How can there be joys that are greater than those we get from this life?  It is often hard to remember in our daily struggles that this life is temporary and we are destined for eternal life with God.  Too often we find our minds locking us in on the activities of this world to the exclusion of God's kingdom.  This is the spiritual battle we are engaged in, to always remember to lift our eyes and hearts to that which is beyond all we can see, hear, taste, smell and touch.

Saint Isaac the Syrian says the following:
The joy that is in God is stronger than this present life.  And he who finds this joy, not only will he not pay attention to the passions, but he will not even give a thought to his own life, not will he have awareness of anything else, if his experience of this joy is true.  Love is sweeter than life.  And the concord with God from which love is born is sweeter than honey and the honey comb.  It does not seem grievous to Love to undergo a bitter death for the sake of he beloved... And to the heart which has received this joy every sweetness of this world seems superfluous.  for there is nothing which can be likened to sweetness of the knowledge of God."

Source: Wounded by Love, p 101 - Homily 38. Cf. The Ascetical Homilies of St Isaac the Syrian, Holy Transfiguration MOnastery, 1984, p 297.

Tuesday, April 13, 2010

What Rivals the Love for Christ?

Once you have the love of Christ in your heart what else is there to long for?  All the things of this world only leave us wanting more and often burden us with worries and upkeep.  But having Christ in our heart is all fulfilling and yields only joy.  As Elder Porphyrios says, "No other joy, no other beauty, nothing else can rival Him."

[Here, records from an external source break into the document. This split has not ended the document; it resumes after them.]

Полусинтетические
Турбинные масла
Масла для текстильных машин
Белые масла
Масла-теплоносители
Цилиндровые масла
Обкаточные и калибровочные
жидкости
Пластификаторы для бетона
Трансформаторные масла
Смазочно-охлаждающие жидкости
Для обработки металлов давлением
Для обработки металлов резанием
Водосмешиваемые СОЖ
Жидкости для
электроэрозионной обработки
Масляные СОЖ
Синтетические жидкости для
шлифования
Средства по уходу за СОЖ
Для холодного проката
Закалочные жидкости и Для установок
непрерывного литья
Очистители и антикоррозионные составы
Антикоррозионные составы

Once you have this love for Christ what can surpass it?  What is greater?  How can it be even greater than our love for our parents or our children?  But it is.  It is a love that never falters.  It is unwavering, unconditional and unlimited.  No other kind of love is as great as this.

Elder Porphyrios says,
Fleshly love has a point of satiety.  therefore jealousy and disgruntlement may set in...Love in Christ knows no alteration.  Worldly love remains for a time, and is gradually extinguished, whereas divine love continually grows and deepens.
This love for Christ has no point of satisfaction.  Elder Porphyrios says,
You cannot have enough of Him, the more you believe that you don't love Him and the more you desire to love Him.  At the same time, however, your soul is flooded by His presence and your joy in the Lord is inalienable.